What is being asked: Convert every line of the material below into a JSON list of strings, one string per line, leaving out blank lines.

Provided data:
----------
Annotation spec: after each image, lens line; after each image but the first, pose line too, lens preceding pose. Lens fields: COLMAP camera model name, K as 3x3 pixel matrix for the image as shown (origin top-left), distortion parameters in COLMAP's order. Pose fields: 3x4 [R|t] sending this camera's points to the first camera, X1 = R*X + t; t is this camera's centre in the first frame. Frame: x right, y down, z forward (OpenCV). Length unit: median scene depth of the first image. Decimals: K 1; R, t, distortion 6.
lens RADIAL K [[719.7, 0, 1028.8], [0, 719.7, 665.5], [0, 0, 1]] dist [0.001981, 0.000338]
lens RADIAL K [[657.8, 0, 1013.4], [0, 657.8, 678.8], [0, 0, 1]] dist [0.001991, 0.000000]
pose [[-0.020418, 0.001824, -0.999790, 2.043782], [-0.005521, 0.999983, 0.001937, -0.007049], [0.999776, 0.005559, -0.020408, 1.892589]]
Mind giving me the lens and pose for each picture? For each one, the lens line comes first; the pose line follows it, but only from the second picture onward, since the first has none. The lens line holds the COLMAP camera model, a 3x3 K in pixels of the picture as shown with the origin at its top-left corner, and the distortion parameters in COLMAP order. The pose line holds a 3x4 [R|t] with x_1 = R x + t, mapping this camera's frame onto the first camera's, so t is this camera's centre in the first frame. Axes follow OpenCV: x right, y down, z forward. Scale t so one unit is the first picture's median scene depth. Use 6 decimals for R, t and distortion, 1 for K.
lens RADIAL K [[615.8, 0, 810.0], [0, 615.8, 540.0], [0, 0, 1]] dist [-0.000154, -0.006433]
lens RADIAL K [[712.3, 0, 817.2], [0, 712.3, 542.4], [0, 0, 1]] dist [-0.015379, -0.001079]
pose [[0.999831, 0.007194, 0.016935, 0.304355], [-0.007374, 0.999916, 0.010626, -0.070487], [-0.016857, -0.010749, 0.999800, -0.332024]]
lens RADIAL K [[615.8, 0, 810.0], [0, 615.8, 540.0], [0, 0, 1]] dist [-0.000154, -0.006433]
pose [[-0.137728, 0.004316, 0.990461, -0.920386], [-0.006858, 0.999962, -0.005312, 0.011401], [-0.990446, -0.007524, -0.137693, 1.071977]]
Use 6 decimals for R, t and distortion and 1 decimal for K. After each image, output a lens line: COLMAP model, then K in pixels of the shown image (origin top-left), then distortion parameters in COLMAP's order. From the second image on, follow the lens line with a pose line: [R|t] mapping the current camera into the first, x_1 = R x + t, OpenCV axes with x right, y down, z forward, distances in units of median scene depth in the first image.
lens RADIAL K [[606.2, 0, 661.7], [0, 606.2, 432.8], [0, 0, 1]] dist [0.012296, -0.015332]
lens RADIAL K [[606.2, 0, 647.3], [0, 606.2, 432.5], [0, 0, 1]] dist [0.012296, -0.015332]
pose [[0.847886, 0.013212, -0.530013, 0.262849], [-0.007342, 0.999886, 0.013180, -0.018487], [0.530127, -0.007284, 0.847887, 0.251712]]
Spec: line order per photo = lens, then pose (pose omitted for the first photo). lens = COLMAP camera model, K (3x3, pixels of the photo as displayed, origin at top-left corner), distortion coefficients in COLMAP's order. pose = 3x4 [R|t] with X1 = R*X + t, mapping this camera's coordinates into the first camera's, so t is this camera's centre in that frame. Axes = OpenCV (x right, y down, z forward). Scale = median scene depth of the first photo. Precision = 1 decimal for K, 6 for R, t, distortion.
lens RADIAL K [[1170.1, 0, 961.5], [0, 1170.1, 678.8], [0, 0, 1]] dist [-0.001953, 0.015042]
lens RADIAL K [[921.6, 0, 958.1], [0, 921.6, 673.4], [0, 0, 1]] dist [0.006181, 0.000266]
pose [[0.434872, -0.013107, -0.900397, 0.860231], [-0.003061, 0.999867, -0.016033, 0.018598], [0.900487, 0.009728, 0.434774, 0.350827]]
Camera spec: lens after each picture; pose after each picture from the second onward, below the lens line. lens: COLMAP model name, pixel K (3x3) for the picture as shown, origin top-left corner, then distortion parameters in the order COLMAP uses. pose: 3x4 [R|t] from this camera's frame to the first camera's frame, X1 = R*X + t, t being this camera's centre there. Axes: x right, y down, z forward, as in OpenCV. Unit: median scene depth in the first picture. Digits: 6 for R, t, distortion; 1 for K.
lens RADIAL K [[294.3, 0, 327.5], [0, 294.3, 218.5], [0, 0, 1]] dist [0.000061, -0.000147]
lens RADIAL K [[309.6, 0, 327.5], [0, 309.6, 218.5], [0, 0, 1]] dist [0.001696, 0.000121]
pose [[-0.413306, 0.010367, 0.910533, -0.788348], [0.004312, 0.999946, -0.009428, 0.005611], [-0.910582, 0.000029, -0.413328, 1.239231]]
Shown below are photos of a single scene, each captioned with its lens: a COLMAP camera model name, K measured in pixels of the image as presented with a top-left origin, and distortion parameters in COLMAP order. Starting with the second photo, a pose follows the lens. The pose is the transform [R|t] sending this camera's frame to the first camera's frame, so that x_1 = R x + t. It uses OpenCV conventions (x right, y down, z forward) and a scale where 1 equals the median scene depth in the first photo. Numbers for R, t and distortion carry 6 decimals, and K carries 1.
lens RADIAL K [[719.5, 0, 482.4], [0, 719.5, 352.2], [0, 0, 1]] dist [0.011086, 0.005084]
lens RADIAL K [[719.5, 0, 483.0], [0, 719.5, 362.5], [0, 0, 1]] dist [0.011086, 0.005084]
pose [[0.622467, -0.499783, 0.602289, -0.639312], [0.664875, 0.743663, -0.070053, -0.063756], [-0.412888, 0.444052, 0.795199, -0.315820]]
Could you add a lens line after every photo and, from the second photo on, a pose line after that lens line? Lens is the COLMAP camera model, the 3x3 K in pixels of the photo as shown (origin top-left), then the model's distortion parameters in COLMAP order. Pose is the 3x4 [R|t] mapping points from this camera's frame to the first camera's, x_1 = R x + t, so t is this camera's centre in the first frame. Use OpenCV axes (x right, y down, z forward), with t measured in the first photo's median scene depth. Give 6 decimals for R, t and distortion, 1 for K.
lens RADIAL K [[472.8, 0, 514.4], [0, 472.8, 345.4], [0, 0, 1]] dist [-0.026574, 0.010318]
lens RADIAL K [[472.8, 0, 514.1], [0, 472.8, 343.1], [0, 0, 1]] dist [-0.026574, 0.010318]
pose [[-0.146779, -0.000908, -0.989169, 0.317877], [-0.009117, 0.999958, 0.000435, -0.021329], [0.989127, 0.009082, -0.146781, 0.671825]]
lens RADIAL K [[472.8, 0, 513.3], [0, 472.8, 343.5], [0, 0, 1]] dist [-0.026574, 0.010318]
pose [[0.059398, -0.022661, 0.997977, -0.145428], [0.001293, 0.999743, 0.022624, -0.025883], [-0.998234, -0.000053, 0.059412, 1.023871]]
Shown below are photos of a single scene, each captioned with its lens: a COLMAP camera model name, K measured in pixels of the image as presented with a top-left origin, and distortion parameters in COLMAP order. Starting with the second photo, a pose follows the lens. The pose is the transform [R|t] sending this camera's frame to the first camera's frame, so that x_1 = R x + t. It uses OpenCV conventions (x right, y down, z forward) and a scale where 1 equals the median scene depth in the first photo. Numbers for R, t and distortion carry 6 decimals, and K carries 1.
----------
Response:
[
  "Annotation spec: after each image, lens line; after each image but the first, pose line too, lens preceding pose. Lens fields: COLMAP camera model name, K as 3x3 pixel matrix for the image as shown (origin top-left), distortion parameters in COLMAP's order. Pose fields: 3x4 [R|t] sending this camera's points to the first camera, X1 = R*X + t; t is this camera's centre in the first frame. Frame: x right, y down, z forward (OpenCV). Length unit: median scene depth of the first image. Decimals: K 1; R, t, distortion 6.",
  "lens RADIAL K [[719.7, 0, 1028.8], [0, 719.7, 665.5], [0, 0, 1]] dist [0.001981, 0.000338]",
  "lens RADIAL K [[657.8, 0, 1013.4], [0, 657.8, 678.8], [0, 0, 1]] dist [0.001991, 0.000000]",
  "pose [[-0.020418, 0.001824, -0.999790, 2.043782], [-0.005521, 0.999983, 0.001937, -0.007049], [0.999776, 0.005559, -0.020408, 1.892589]]",
  "Mind giving me the lens and pose for each picture? For each one, the lens line comes first; the pose line follows it, but only from the second picture onward, since the first has none. The lens line holds the COLMAP camera model, a 3x3 K in pixels of the picture as shown with the origin at its top-left corner, and the distortion parameters in COLMAP order. The pose line holds a 3x4 [R|t] with x_1 = R x + t, mapping this camera's frame onto the first camera's, so t is this camera's centre in the first frame. Axes follow OpenCV: x right, y down, z forward. Scale t so one unit is the first picture's median scene depth. Use 6 decimals for R, t and distortion, 1 for K.",
  "lens RADIAL K [[615.8, 0, 810.0], [0, 615.8, 540.0], [0, 0, 1]] dist [-0.000154, -0.006433]",
  "lens RADIAL K [[712.3, 0, 817.2], [0, 712.3, 542.4], [0, 0, 1]] dist [-0.015379, -0.001079]",
  "pose [[0.999831, 0.007194, 0.016935, 0.304355], [-0.007374, 0.999916, 0.010626, -0.070487], [-0.016857, -0.010749, 0.999800, -0.332024]]",
  "lens RADIAL K [[615.8, 0, 810.0], [0, 615.8, 540.0], [0, 0, 1]] dist [-0.000154, -0.006433]",
  "pose [[-0.137728, 0.004316, 0.990461, -0.920386], [-0.006858, 0.999962, -0.005312, 0.011401], [-0.990446, -0.007524, -0.137693, 1.071977]]",
  "Use 6 decimals for R, t and distortion and 1 decimal for K. After each image, output a lens line: COLMAP model, then K in pixels of the shown image (origin top-left), then distortion parameters in COLMAP's order. From the second image on, follow the lens line with a pose line: [R|t] mapping the current camera into the first, x_1 = R x + t, OpenCV axes with x right, y down, z forward, distances in units of median scene depth in the first image.",
  "lens RADIAL K [[606.2, 0, 661.7], [0, 606.2, 432.8], [0, 0, 1]] dist [0.012296, -0.015332]",
  "lens RADIAL K [[606.2, 0, 647.3], [0, 606.2, 432.5], [0, 0, 1]] dist [0.012296, -0.015332]",
  "pose [[0.847886, 0.013212, -0.530013, 0.262849], [-0.007342, 0.999886, 0.013180, -0.018487], [0.530127, -0.007284, 0.847887, 0.251712]]",
  "Spec: line order per photo = lens, then pose (pose omitted for the first photo). lens = COLMAP camera model, K (3x3, pixels of the photo as displayed, origin at top-left corner), distortion coefficients in COLMAP's order. pose = 3x4 [R|t] with X1 = R*X + t, mapping this camera's coordinates into the first camera's, so t is this camera's centre in that frame. Axes = OpenCV (x right, y down, z forward). Scale = median scene depth of the first photo. Precision = 1 decimal for K, 6 for R, t, distortion.",
  "lens RADIAL K [[1170.1, 0, 961.5], [0, 1170.1, 678.8], [0, 0, 1]] dist [-0.001953, 0.015042]",
  "lens RADIAL K [[921.6, 0, 958.1], [0, 921.6, 673.4], [0, 0, 1]] dist [0.006181, 0.000266]",
  "pose [[0.434872, -0.013107, -0.900397, 0.860231], [-0.003061, 0.999867, -0.016033, 0.018598], [0.900487, 0.009728, 0.434774, 0.350827]]",
  "Camera spec: lens after each picture; pose after each picture from the second onward, below the lens line. lens: COLMAP model name, pixel K (3x3) for the picture as shown, origin top-left corner, then distortion parameters in the order COLMAP uses. pose: 3x4 [R|t] from this camera's frame to the first camera's frame, X1 = R*X + t, t being this camera's centre there. Axes: x right, y down, z forward, as in OpenCV. Unit: median scene depth in the first picture. Digits: 6 for R, t, distortion; 1 for K.",
  "lens RADIAL K [[294.3, 0, 327.5], [0, 294.3, 218.5], [0, 0, 1]] dist [0.000061, -0.000147]",
  "lens RADIAL K [[309.6, 0, 327.5], [0, 309.6, 218.5], [0, 0, 1]] dist [0.001696, 0.000121]",
  "pose [[-0.413306, 0.010367, 0.910533, -0.788348], [0.004312, 0.999946, -0.009428, 0.005611], [-0.910582, 0.000029, -0.413328, 1.239231]]",
  "Shown below are photos of a single scene, each captioned with its lens: a COLMAP camera model name, K measured in pixels of the image as presented with a top-left origin, and distortion parameters in COLMAP order. Starting with the second photo, a pose follows the lens. The pose is the transform [R|t] sending this camera's frame to the first camera's frame, so that x_1 = R x + t. It uses OpenCV conventions (x right, y down, z forward) and a scale where 1 equals the median scene depth in the first photo. Numbers for R, t and distortion carry 6 decimals, and K carries 1.",
  "lens RADIAL K [[719.5, 0, 482.4], [0, 719.5, 352.2], [0, 0, 1]] dist [0.011086, 0.005084]",
  "lens RADIAL K [[719.5, 0, 483.0], [0, 719.5, 362.5], [0, 0, 1]] dist [0.011086, 0.005084]",
  "pose [[0.622467, -0.499783, 0.602289, -0.639312], [0.664875, 0.743663, -0.070053, -0.063756], [-0.412888, 0.444052, 0.795199, -0.315820]]",
  "Could you add a lens line after every photo and, from the second photo on, a pose line after that lens line? Lens is the COLMAP camera model, the 3x3 K in pixels of the photo as shown (origin top-left), then the model's distortion parameters in COLMAP order. Pose is the 3x4 [R|t] mapping points from this camera's frame to the first camera's, x_1 = R x + t, so t is this camera's centre in the first frame. Use OpenCV axes (x right, y down, z forward), with t measured in the first photo's median scene depth. Give 6 decimals for R, t and distortion, 1 for K.",
  "lens RADIAL K [[472.8, 0, 514.4], [0, 472.8, 345.4], [0, 0, 1]] dist [-0.026574, 0.010318]",
  "lens RADIAL K [[472.8, 0, 514.1], [0, 472.8, 343.1], [0, 0, 1]] dist [-0.026574, 0.010318]",
  "pose [[-0.146779, -0.000908, -0.989169, 0.317877], [-0.009117, 0.999958, 0.000435, -0.021329], [0.989127, 0.009082, -0.146781, 0.671825]]",
  "lens RADIAL K [[472.8, 0, 513.3], [0, 472.8, 343.5], [0, 0, 1]] dist [-0.026574, 0.010318]",
  "pose [[0.059398, -0.022661, 0.997977, -0.145428], [0.001293, 0.999743, 0.022624, -0.025883], [-0.998234, -0.000053, 0.059412, 1.023871]]",
  "Shown below are photos of a single scene, each captioned with its lens: a COLMAP camera model name, K measured in pixels of the image as presented with a top-left origin, and distortion parameters in COLMAP order. Starting with the second photo, a pose follows the lens. The pose is the transform [R|t] sending this camera's frame to the first camera's frame, so that x_1 = R x + t. It uses OpenCV conventions (x right, y down, z forward) and a scale where 1 equals the median scene depth in the first photo. Numbers for R, t and distortion carry 6 decimals, and K carries 1."
]